Note that we will not to actually integrate the system end-to-end (although if you implement all components, it’s possible), but instead we will focus on the technologies to implement the individual components.

Points

Task

Points

Messaging

7.5

Container Worker

4.25

Autoscaling Containers

5.25

Event Stream Processing

7.5

3.1. Messaging

Each region is handled by a specific type of worker, as regional laws may require slight differences in how the matching is done. For each region there exists one work queue and multiple matching workers that continuously read from that queue. A request gateway accepts and routes a TripRequest to the correct work queue based on the region. The workers then send data back via the publish/subscribe pattern. The system is currently deployed in three regions, which are also encoded in the Region enum:

  • AT_VIENNA

  • AT_LINZ

  • DE_BERLIN

As messaging middleware, we will use RabbitMQ that implements the AMQP protocol. Before you get started, we suggest you familiarize yourself with RabbitMQ concepts. The RabbitMQ tutorial website provides excellent guides on how to implement different messaging patterns.

Throughout this task you should use the RabbitMQ Java API. Connect to the RabbitMQ instances running locally 127.0.0.1 using the credentials dst/dst. We use the default port configuration of RabbitMQ. The Constants class also holds these values. You can access the RabbitMQ admin GUI via a web browser http://127.0.0.1:15672 with the same credentials. From there you can also send messages to topics or queues and create queue bindings to test your application.

3.1.1. Creating Queues and Exchanges

To create all necessary queues and exchanges required by the system, implement the IQueueManager and put your implementation in the impl package. Make sure to use the values defined in the Constants class when necessary. The QueueManager is used in the test cases to create and tear down your queues and exchanges. The easiest way to implement it is to run your QueueManager code and verify the effects in the RabbitMQ admin interface.

You may need to come back and update this part several times as you implement the rest of your solution.

3.1.2. Routing Requests

Implement the IRequestGateway to route requests to the correct work queue based on the region. RabbitMQ provides a great tutorial on work queues. You can either route your message manually by selecting the queue in your Java code, or you can use a custom exchange and bind the queues to that exchange with the respective request region as routing key.

Because our workers aren’t written in Java, to send messages, we first need a platform-independent message format. Serialize the TripRequest objects into JSON format using the Jackson library and use the JSON strings as payload.

You can test this part by manually calling your submitRequest method implementation, and then navigating to the respective queue in the RabbitMQ admin interface and clicking the “Get Message(s)” button.

3.1.3. Monitoring

In a later task you will implement the elasticity controller that spawns new workers based on the current workload. To facilitate this mechanism, we first need a component to monitor the workload. The workload is determined by the number of requests waiting in the queue, the number of workers that are processing requests, and the average request processing time for each request region.

For this task, you should implement the first two methods of the IWorkloadMonitor, i.e., getRequestCount and getWorkerCount. Calculating the average processing time is part of the next task. Use the RabbitMQ HTTP Client to access the HTTP API via the URL defined in the Constants.RMQ_API_URL constant. The API provides several ways of accessing information about queues. You can find details about the API in the admin interface on http://127.0.0.1:15672/api/.

[Saved data entries]
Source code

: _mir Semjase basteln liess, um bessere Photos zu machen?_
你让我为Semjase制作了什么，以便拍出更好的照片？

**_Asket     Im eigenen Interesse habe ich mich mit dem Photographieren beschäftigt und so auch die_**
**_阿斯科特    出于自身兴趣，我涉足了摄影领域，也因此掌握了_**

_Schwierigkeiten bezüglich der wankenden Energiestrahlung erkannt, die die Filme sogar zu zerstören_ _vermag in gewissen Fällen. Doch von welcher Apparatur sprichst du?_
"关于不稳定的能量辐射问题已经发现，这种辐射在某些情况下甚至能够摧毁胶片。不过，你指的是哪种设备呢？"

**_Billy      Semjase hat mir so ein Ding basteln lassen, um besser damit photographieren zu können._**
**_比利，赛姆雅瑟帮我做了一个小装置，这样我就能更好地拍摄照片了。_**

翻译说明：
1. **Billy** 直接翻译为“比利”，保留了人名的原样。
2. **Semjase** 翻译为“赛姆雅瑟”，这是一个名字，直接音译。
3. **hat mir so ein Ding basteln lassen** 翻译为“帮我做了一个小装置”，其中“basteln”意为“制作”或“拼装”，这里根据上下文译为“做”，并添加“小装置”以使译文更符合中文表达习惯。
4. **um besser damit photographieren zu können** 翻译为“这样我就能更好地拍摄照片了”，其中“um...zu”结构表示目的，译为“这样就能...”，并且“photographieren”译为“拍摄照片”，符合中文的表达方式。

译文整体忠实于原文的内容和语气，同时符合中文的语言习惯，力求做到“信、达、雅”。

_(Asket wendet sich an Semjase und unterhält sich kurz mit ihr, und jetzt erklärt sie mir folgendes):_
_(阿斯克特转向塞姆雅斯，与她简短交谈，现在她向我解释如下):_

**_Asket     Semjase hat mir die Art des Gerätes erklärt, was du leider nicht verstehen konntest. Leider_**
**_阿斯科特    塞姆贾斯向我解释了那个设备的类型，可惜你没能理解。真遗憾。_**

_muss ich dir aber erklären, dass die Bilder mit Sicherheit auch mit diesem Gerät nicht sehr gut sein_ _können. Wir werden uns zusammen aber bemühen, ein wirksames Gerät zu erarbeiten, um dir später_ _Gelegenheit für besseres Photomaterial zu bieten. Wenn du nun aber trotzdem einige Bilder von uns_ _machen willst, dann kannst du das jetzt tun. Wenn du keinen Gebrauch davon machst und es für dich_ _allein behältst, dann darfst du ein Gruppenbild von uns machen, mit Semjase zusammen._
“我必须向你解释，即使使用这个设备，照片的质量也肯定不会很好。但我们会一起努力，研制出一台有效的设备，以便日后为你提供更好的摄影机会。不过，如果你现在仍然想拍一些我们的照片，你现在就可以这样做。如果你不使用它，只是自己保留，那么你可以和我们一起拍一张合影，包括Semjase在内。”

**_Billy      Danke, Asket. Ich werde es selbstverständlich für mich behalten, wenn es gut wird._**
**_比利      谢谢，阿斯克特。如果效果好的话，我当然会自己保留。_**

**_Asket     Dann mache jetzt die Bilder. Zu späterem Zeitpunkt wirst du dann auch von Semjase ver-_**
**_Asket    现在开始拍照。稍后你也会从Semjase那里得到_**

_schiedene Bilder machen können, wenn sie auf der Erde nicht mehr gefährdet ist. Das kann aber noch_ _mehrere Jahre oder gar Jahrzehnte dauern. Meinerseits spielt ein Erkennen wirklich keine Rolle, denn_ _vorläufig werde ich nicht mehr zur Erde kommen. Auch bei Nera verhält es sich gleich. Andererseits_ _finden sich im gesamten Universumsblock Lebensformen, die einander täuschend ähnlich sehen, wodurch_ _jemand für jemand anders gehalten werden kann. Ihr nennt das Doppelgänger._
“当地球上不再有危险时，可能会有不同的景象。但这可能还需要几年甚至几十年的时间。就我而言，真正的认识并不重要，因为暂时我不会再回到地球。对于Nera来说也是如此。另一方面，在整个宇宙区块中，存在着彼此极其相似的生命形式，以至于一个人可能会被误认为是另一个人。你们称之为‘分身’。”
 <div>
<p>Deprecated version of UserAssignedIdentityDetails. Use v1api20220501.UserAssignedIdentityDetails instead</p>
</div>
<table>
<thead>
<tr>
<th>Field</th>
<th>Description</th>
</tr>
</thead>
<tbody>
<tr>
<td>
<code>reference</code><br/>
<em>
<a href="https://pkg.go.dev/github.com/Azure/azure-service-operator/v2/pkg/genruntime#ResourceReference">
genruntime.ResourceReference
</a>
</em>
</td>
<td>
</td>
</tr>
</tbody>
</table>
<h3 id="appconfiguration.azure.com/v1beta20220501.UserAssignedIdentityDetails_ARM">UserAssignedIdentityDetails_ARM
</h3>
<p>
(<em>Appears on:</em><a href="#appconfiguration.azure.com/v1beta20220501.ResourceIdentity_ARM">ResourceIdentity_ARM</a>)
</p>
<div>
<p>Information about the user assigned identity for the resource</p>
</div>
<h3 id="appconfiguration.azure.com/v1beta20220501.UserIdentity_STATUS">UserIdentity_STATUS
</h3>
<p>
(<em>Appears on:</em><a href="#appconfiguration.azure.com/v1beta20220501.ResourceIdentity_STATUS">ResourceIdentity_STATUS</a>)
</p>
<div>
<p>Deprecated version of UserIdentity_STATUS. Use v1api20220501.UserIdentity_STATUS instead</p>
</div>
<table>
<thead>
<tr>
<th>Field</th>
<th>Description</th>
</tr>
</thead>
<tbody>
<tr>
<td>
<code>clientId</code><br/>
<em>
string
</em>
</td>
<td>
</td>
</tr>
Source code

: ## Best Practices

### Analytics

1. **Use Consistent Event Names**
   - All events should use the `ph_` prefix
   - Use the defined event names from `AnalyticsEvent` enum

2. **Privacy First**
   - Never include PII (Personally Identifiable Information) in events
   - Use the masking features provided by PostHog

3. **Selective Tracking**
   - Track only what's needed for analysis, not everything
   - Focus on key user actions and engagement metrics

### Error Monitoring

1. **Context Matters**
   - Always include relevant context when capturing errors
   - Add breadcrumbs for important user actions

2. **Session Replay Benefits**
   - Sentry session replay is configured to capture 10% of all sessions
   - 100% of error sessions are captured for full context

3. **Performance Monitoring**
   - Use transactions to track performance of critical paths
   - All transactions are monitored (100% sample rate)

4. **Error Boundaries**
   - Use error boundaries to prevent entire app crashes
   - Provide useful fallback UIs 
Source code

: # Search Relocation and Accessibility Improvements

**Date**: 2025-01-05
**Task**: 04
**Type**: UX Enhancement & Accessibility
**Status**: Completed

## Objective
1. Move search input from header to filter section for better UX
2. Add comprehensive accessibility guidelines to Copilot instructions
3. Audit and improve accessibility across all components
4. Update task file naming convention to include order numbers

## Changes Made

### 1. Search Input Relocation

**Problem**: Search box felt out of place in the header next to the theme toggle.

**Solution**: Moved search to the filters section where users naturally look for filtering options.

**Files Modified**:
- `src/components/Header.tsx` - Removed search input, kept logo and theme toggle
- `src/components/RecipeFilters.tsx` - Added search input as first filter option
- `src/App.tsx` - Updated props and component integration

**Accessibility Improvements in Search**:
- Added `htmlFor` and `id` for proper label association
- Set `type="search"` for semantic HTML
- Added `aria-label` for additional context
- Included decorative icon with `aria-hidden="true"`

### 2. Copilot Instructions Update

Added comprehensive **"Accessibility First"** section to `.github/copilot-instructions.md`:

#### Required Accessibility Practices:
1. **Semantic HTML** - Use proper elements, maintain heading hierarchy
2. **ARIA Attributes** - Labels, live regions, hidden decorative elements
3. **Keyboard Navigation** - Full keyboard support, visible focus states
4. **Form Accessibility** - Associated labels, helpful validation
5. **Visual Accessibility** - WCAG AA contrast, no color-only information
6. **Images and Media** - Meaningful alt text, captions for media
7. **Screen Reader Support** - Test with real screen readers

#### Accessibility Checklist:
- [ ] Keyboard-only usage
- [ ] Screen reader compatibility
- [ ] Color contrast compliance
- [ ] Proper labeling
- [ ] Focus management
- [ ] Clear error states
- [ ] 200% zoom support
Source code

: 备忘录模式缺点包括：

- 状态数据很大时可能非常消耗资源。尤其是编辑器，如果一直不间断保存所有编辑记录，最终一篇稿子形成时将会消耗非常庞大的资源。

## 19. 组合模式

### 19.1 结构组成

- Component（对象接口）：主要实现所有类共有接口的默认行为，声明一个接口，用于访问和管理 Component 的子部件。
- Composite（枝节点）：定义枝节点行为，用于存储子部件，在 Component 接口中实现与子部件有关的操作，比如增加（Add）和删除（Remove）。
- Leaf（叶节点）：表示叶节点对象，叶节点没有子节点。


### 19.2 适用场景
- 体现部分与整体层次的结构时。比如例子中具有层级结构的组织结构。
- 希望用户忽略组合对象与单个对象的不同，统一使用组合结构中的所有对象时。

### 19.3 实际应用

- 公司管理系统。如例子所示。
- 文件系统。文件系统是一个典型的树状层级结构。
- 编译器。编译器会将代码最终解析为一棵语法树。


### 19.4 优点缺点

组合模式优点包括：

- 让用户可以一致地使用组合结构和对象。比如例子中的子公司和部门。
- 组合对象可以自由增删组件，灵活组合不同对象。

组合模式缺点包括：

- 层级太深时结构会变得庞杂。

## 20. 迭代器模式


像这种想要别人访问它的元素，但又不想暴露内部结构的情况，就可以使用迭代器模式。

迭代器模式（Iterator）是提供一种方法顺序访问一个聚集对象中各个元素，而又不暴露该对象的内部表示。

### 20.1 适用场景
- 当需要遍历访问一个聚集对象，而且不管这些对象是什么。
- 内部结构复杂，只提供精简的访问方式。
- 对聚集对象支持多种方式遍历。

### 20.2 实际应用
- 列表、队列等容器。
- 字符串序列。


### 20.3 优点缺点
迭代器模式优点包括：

#### [Job]
Copy the messaging assignment text again, starting with "For this task, you" and going on through "interface on http://127.0.0.1:15672/api/.". Swap in "getQueueLength" wherever "getRequestCount" appears.

#### [Result of this exercise]
For this task, you should implement the first two methods of the IWorkloadMonitor, i.e., getQueueLength and getWorkerCount. Calculating the average processing time is part of the next task. Use the RabbitMQ HTTP Client to access the HTTP API via the URL defined in the Constants.RMQ_API_URL constant. The API provides several ways of accessing information about queues. You can find details about the API in the admin interface on http://127.0.0.1:15672/api/.